Reprodução da coluna “Menu Político”, caderno “People”, edição de 29/8/2015 do O POVO.

CarlusAssisti a um filme delicado e descobri um serviço eficiente
Plínio Bortolotti

Sem ainda ter aderido aos serviços de filmes via internet, quando quero ver alguma película em casa, transito pelos canais a cabo, na esperança de ser surpreendido pela programação. É cada vez mais raro, porém acontece.

Dia desses fui capturado por um filme indiano, Lunchbox, cujo título pode ser traduzido como “marmita”. O resumo do filme, que se passa em Bombaim (Índia), é o seguinte: uma jovem dona de casa, sentindo o seu casamento fraquejar, faz uma tentativa de reanimá-lo por meio da comida. Contrata um serviço de entrega de marmitas e manda a primeira refeição, preparada por ela, para o marido, com um bilhete.

O marmiteiro erra o endereço e entrega o almoço no escritório onde trabalha um funcionário público de meia idade, viúvo, próximo da aposentadoria, e sem perspectivas na vida. Ele fica com o almoço e responde ao bilhete. A mulher gosta e continua a mandar a comida, acompanhada de novos bilhetes, iniciando-se uma delicada conversa epistolar entre eles.

Uma das cenas aborda a falha na entrega de marmitas e o entregador, para defender a excelência do serviço, diz que a eficiência do sistema de distribuição havia sido “estudada pela Harvard”, uma das melhores universidades do mundo.

Curioso, fui ao velho Google, informando-lhe algumas palavras-chave – como “marmita bombaim” – e fiquei sabendo que uma cooperativa congrega cinco mil dabbawalas (marmiteiros), que entregam diariamente, em milhares de escritórios da cidade, cerca de 200 mil refeições feitas em casa.
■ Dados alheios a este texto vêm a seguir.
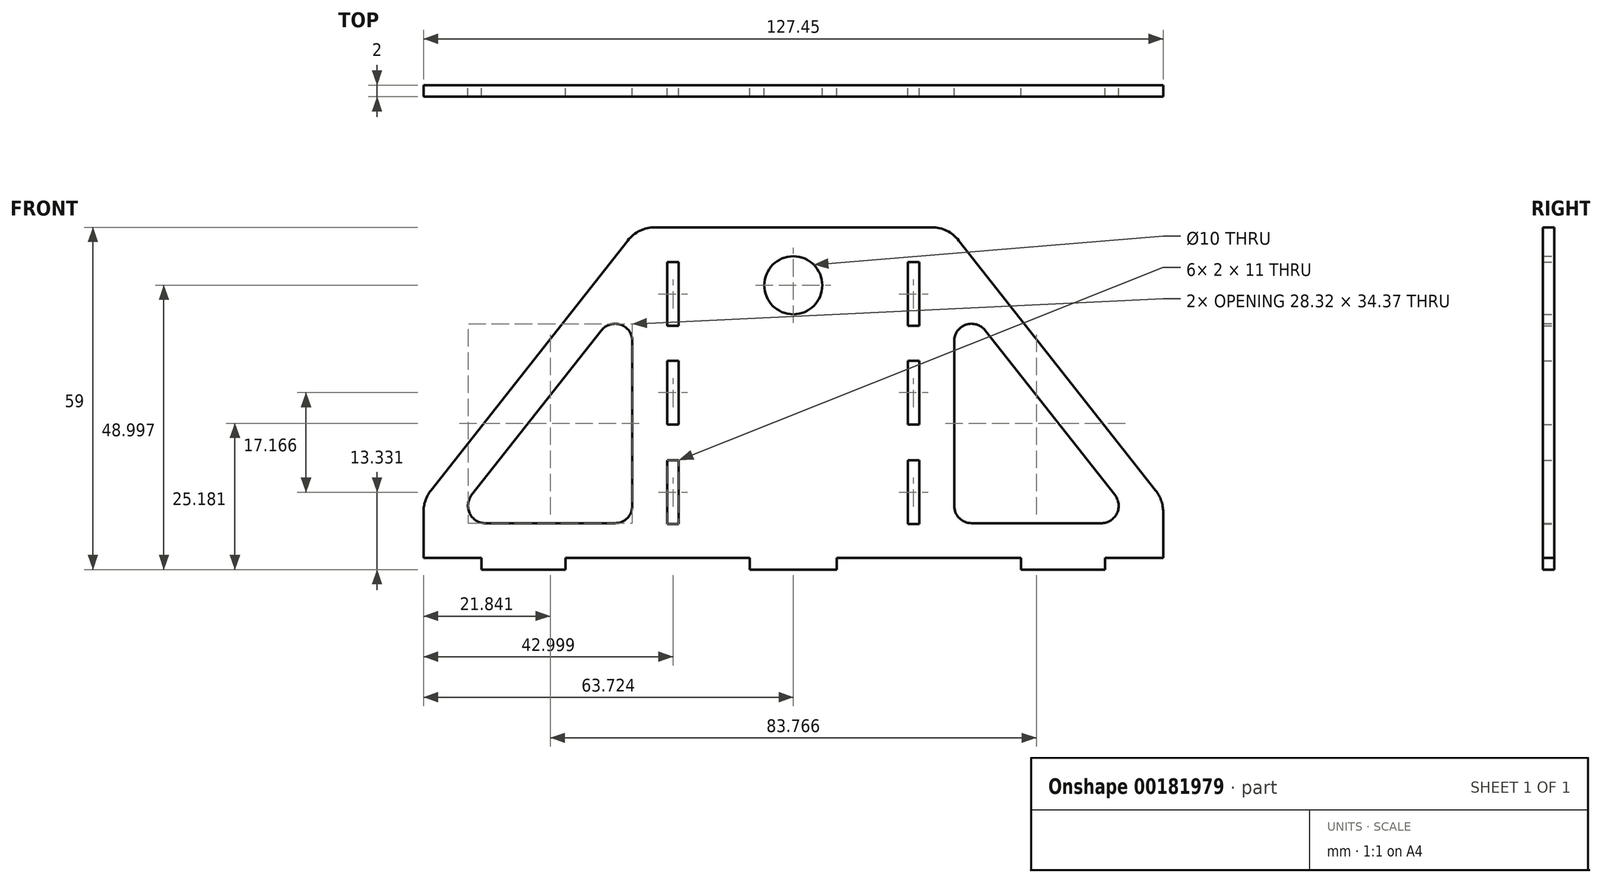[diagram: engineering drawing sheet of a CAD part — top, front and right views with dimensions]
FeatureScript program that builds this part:
annotation { "Feature Type Name" : "Feature", "Feature Type Description" : "" }
export const myFeature = defineFeature(function(context is Context, id is Id, definition is map)
    precondition{}
    {
        {
            var Q0;
            Q0=qCreatedBy(makeId("Front.planeOp"),FACE);
            var sketch = newSketch(context, id + "F0", { "sketchPlane" : qUnion([Q0])});
            skLineSegment(sketch, "E0.bottom", {"start": v(-19.58, 35.32) * mm, "end": v(0.14, 35.32) * mm});
            skLineSegment(sketch, "E0.left", {"start": v(-19.58, 29.32) * mm, "end": v(-19.58, 18.32) * mm});
            skLineSegment(sketch, "E1.bottom", {"start": v(-19.58, 35.32) * mm, "end": v(-21.58, 35.32) * mm});
            skLineSegment(sketch, "E1.top", {"start": v(-19.58, -21.69) * mm, "end": v(-21.58, -21.69) * mm});
            skLineSegment(sketch, "E2.bottom", {"start": v(-21.58, 35.32) * mm, "end": v(-23.67, 35.32) * mm});
            skLineSegment(sketch, "E2.top", {"start": v(-21.58, -21.68) * mm, "end": v(-39.08, -21.68) * mm});
            skLineSegment(sketch, "E2.left", {"start": v(-21.58, 29.32) * mm, "end": v(-21.58, 18.32) * mm});
            skLineSegment(sketch, "E2.right", {"start": v(-63.58, -13.76) * mm, "end": v(-63.58, -21.68) * mm});
            skLineSegment(sketch, "E3.top", {"start": v(-7.33, -23.68) * mm, "end": v(0.14, -23.68) * mm});
            skLineSegment(sketch, "E3.left", {"start": v(-7.33, -21.85) * mm, "end": v(-7.33, -23.68) * mm});
            skLineSegment(sketch, "E4.top", {"start": v(-39.08, -23.68) * mm, "end": v(-53.58, -23.68) * mm});
            skLineSegment(sketch, "E4.left", {"start": v(-39.08, -21.68) * mm, "end": v(-39.08, -23.68) * mm});
            skLineSegment(sketch, "E4.right", {"start": v(-53.58, -21.68) * mm, "end": v(-53.58, -23.68) * mm});
            skLineSegment(sketch, "E5", {"start": v(-62.3, -10.05) * mm, "end": v(-28.38, 33.03) * mm});
            skCircle(sketch, "E6", {"center": v(0.14, 25.32) * mm, "radius": 5 * mm});
            skPoint(sketch, "E7.visualSharp", {"position": v(-26.58, 35.32) * mm});
            skArc(sketch, "E7.filletArc", {"start": v(-23.67, 35.32) * mm, "mid": v(-26.29, 34.71) * mm, "end": v(-28.38, 33.03) * mm});
            skPoint(sketch, "E8.visualSharp", {"position": v(-63.58, -11.68) * mm});
            skArc(sketch, "E8.filletArc", {"start": v(-62.3, -10.05) * mm, "mid": v(-63.25, -11.8) * mm, "end": v(-63.58, -13.76) * mm});
            skLineSegment(sketch, "E9", {"start": v(-21.58, 29.32) * mm, "end": v(-19.58, 29.32) * mm});
            skLineSegment(sketch, "E10", {"start": v(-21.58, 18.32) * mm, "end": v(-19.58, 18.32) * mm});
            skLineSegment(sketch, "E11", {"start": v(-21.58, 12.32) * mm, "end": v(-19.58, 12.32) * mm});
            skLineSegment(sketch, "E12", {"start": v(-21.58, -15.85) * mm, "end": v(-19.58, -15.85) * mm});
            skLineSegment(sketch, "E13.trimOffspring", {"start": v(-53.58, -21.68) * mm, "end": v(-63.58, -21.68) * mm});
            skLineSegment(sketch, "E14.trimOffspring", {"start": v(-19.58, 12.32) * mm, "end": v(-19.58, 1.32) * mm});
            skLineSegment(sketch, "E15.trimOffspring", {"start": v(-21.58, 12.32) * mm, "end": v(-21.58, 1.32) * mm});
            skLineSegment(sketch, "E16", {"start": v(-21.58, -4.85) * mm, "end": v(-19.58, -4.85) * mm});
            skLineSegment(sketch, "E17", {"start": v(-21.58, 1.32) * mm, "end": v(-19.58, 1.32) * mm});
            skLineSegment(sketch, "E18", {"start": v(-52.91, -15.68) * mm, "end": v(-30.58, -15.68) * mm});
            skLineSegment(sketch, "E19", {"start": v(-27.58, -12.68) * mm, "end": v(-27.58, 15.69) * mm});
            skLineSegment(sketch, "E20", {"start": v(-32.94, 17.54) * mm, "end": v(-55.27, -10.83) * mm});
            skPoint(sketch, "E21.visualSharp", {"position": v(-27.58, 24.35) * mm});
            skArc(sketch, "E21.filletArc", {"start": v(-27.58, 15.69) * mm, "mid": v(-29.6, 18.52) * mm, "end": v(-32.94, 17.54) * mm});
            skPoint(sketch, "E22.visualSharp", {"position": v(-27.58, -15.68) * mm});
            skArc(sketch, "E22.filletArc", {"start": v(-30.58, -15.68) * mm, "mid": v(-28.46, -14.8) * mm, "end": v(-27.58, -12.68) * mm});
            skArc(sketch, "E23.filletArc", {"start": v(-55.27, -10.83) * mm, "mid": v(-55.61, -14) * mm, "end": v(-52.91, -15.68) * mm});
            skLineSegment(sketch, "E24", {"start": v(0.14, 53.67) * mm, "end": v(0.14, -31.15) * mm});
            skLineSegment(sketch, "E25", {"start": v(0.14, -31.15) * mm, "end": v(0.45, -31.15) * mm});
            skPoint(sketch, "E3.right.end.orphan", {"position": v(7.17, -23.68) * mm});
            skLineSegment(sketch, "E26.trimOffspring", {"start": v(-21.58, -4.85) * mm, "end": v(-21.58, -15.85) * mm});
            skLineSegment(sketch, "E27.trimOffspring", {"start": v(-19.58, -4.85) * mm, "end": v(-19.58, -15.85) * mm});
            skLineSegment(sketch, "E28.MirrorCS", {"start": v(7.62, -23.68) * mm, "end": v(0.14, -23.68) * mm});
            skLineSegment(sketch, "E29.MirrorCS", {"start": v(19.87, 35.32) * mm, "end": v(0.14, 35.32) * mm});
            skLineSegment(sketch, "E30.MirrorCS", {"start": v(21.87, 29.32) * mm, "end": v(19.87, 29.32) * mm});
            skLineSegment(sketch, "E31.MirrorCS", {"start": v(21.87, -15.85) * mm, "end": v(19.87, -15.85) * mm});
            skLineSegment(sketch, "E32.MirrorCS", {"start": v(21.87, 12.32) * mm, "end": v(19.87, 12.32) * mm});
            skLineSegment(sketch, "E33.MirrorCS", {"start": v(7.62, -21.85) * mm, "end": v(7.62, -23.68) * mm});
            skLineSegment(sketch, "E34.MirrorCS", {"start": v(21.87, 1.32) * mm, "end": v(19.87, 1.32) * mm});
            skLineSegment(sketch, "E35.MirrorCS", {"start": v(21.87, 18.32) * mm, "end": v(19.87, 18.32) * mm});
            skLineSegment(sketch, "E36.MirrorCS", {"start": v(53.87, -21.68) * mm, "end": v(53.87, -23.68) * mm});
            skLineSegment(sketch, "E37.MirrorCS", {"start": v(21.87, -4.85) * mm, "end": v(19.87, -4.85) * mm});
            skLineSegment(sketch, "E38.MirrorCS", {"start": v(39.37, -21.68) * mm, "end": v(39.37, -23.68) * mm});
            skLineSegment(sketch, "E39.MirrorCS", {"start": v(19.87, 35.32) * mm, "end": v(21.87, 35.32) * mm});
            skLineSegment(sketch, "E40.MirrorCS", {"start": v(21.87, 35.32) * mm, "end": v(23.96, 35.32) * mm});
            skArc(sketch, "E41.MirrorCS", {"start": v(23.96, 35.32) * mm, "mid": v(26.58, 34.71) * mm, "end": v(28.67, 33.03) * mm});
            skArc(sketch, "E42.MirrorCS", {"start": v(30.87, -15.68) * mm, "mid": v(28.75, -14.8) * mm, "end": v(27.87, -12.68) * mm});
            skLineSegment(sketch, "E43.MirrorCS", {"start": v(19.87, 29.32) * mm, "end": v(19.87, 18.32) * mm});
            skLineSegment(sketch, "E44.MirrorCS", {"start": v(21.87, -4.85) * mm, "end": v(21.87, -15.85) * mm});
            skLineSegment(sketch, "E45.MirrorCS", {"start": v(19.87, -4.85) * mm, "end": v(19.87, -15.85) * mm});
            skArc(sketch, "E46.MirrorCS", {"start": v(62.58, -10.05) * mm, "mid": v(63.54, -11.8) * mm, "end": v(63.87, -13.76) * mm});
            skLineSegment(sketch, "E47.MirrorCS", {"start": v(21.87, 12.32) * mm, "end": v(21.87, 1.32) * mm});
            skPoint(sketch, "E48.MirrorP", {"position": v(27.87, 24.35) * mm});
            skLineSegment(sketch, "E49.MirrorCS", {"start": v(63.87, -13.76) * mm, "end": v(63.87, -21.68) * mm});
            skLineSegment(sketch, "E50.MirrorCS", {"start": v(21.87, -21.68) * mm, "end": v(39.37, -21.68) * mm});
            skLineSegment(sketch, "E51.MirrorCS", {"start": v(19.87, 12.32) * mm, "end": v(19.87, 1.32) * mm});
            skLineSegment(sketch, "E52.MirrorCS", {"start": v(62.58, -10.05) * mm, "end": v(28.67, 33.03) * mm});
            skLineSegment(sketch, "E53.MirrorCS", {"start": v(21.87, 29.32) * mm, "end": v(21.87, 18.32) * mm});
            skPoint(sketch, "E54.MirrorP", {"position": v(27.87, -15.68) * mm});
            skArc(sketch, "E55.MirrorCS", {"start": v(55.56, -10.83) * mm, "mid": v(55.9, -14) * mm, "end": v(53.2, -15.68) * mm});
            skArc(sketch, "E56.MirrorCS", {"start": v(27.87, 15.69) * mm, "mid": v(29.89, 18.52) * mm, "end": v(33.23, 17.54) * mm});
            skLineSegment(sketch, "E57.MirrorCS", {"start": v(33.23, 17.54) * mm, "end": v(55.56, -10.83) * mm});
            skLineSegment(sketch, "E58.MirrorCS", {"start": v(53.87, -21.68) * mm, "end": v(63.87, -21.68) * mm});
            skLineSegment(sketch, "E59.MirrorCS", {"start": v(53.2, -15.68) * mm, "end": v(30.87, -15.68) * mm});
            skLineSegment(sketch, "E60.MirrorCS", {"start": v(39.37, -23.68) * mm, "end": v(53.87, -23.68) * mm});
            skLineSegment(sketch, "E61.MirrorCS", {"start": v(27.87, -12.68) * mm, "end": v(27.87, 15.69) * mm});
            skPoint(sketch, "E62.MirrorP", {"position": v(63.87, -11.68) * mm});
            skPoint(sketch, "E63.MirrorP", {"position": v(26.87, 35.32) * mm});
            skLineSegment(sketch, "E64", {"start": v(-63.58, -21.68) * mm, "end": v(-53.58, -21.68) * mm});
            skLineSegment(sketch, "E65", {"start": v(-7.33, -21.85) * mm, "end": v(-7.33, -21.68) * mm});
            skLineSegment(sketch, "E66", {"start": v(7.62, -21.85) * mm, "end": v(7.62, -21.68) * mm});
            skLineSegment(sketch, "E67.trimOffspring", {"start": v(7.62, -21.68) * mm, "end": v(39.37, -21.68) * mm});
            skLineSegment(sketch, "E68.trimOffspring", {"start": v(-39.08, -21.68) * mm, "end": v(-7.33, -21.68) * mm});
            skSolve(sketch);
        }
        {
            var Q0;
            {var subQ2=sQuery(id+"F0.wireOp",EDGE,"E0.bottom");Q0=makeQuery(id+"F0.imprint","IMPRINT",FACE,{"disambiguationData":[TD([[makeQuery(id+"F0.imprint","IMPRINT",EDGE,{"derivedFrom":subQ2}),-1.0]])]});}
            var Q1;
            {var subQ6=sQuery(id+"F0.wireOp",EDGE,"E28.MirrorCS");Q1=makeQuery(id+"F0.imprint","IMPRINT",FACE,{"disambiguationData":[TD([[makeQuery(id+"F0.imprint","IMPRINT",EDGE,{"derivedFrom":subQ6}),-1.0]])]});}
            extrude(context, id + "F1", {"entities" : qUnion([Q0, Q1]), "depth" : 2 * mm});
        }
    });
Com um sistema simples e artesanal, os dabbawalas andam a pé, de bicicleta, empurrando carrinhos, e utilizando-se do serviço de transporte público, principalmente os trens, para deixar a comida, no máximo até as 12h30min, na mesa de cada cliente. Até as 14 horas, as marmitas vazias são apanhadas e inicia-se a logística reversa.

O serviço iniciou-se no fim do século XIX e, sem instrução formal, os dabbawalas foram estruturando o negócio da forma recomendada pelos modernos manuais de administração. Existem apenas três níveis hierárquicos (entregadores; coordenadores, que cuidam da distribuição nos trens; e pessoal de apoio administrativo): os problemas que surgem são resolvidos com independência, sem consultas aos “chefes”. O salário é igual para todos.

Entregar a marmita no horário é tomada como uma missão pelos dabbawalas. E nunca aconteceu nenhuma greve no serviço. A revista inglesa The Economist avaliou que a possibilidade de erro é de um a cada 16 milhões de entrega; a americana Forbes classificou a engenharia de distribuição como um serviço quase perfeito. Em 2010, a Harvard Business School estudou o caso, exposto no trabalho “The Dabbawala System: On-Time Delivery, Every Time” (em tradução livre – “O sistema dabbawala: entrega no prazo, sempre”). O método passou a ser estudado em escolas de administração de todo o mundo e também por grandes empresas.

A lição é a seguinte: em um mundo altamente tecnológico, ainda é possível sair-se bem de tarefas complexas utilizando-se da artesania.

Quanto ao filme, a grande sacada é construir o enredo, ou o “plot”, como gostam de dizer os críticos de cinema, a partir de uma quase impossiblidade: o erro na entrega da marmita. Como repete um dos personagens: “Às vezes o trem errado leva à estação certa”.

NOTAS

Lunchbox
O filme é dirigido por Ritesh Batra e tem como atores Irrfan Khan, Nimrat Kaur e Nawazuddin Siddiqui. Todos muito bons atores, principalmente Irrfan Khan, que transmite a emoção do personagem com gestos e olhares contidos.

Entrega
No processo de entrega, as marmitas podem trocar de mão até quatros vezes, viajando até 70 quilômetros. O serviço começou em 1890; desde então, o método permanece praticamente inalterado.

Cooperativa
Com o sucesso do empreendimento, os dabbawalas passaram também a ser palestrantes, falando para empresas como Coca-Cola, Siemens e Daimler-Benz, e também para estudantes das melhores universidades americanas.

Crédito
Além de informações avulsas, consultei a revista Exame para escrever o texto.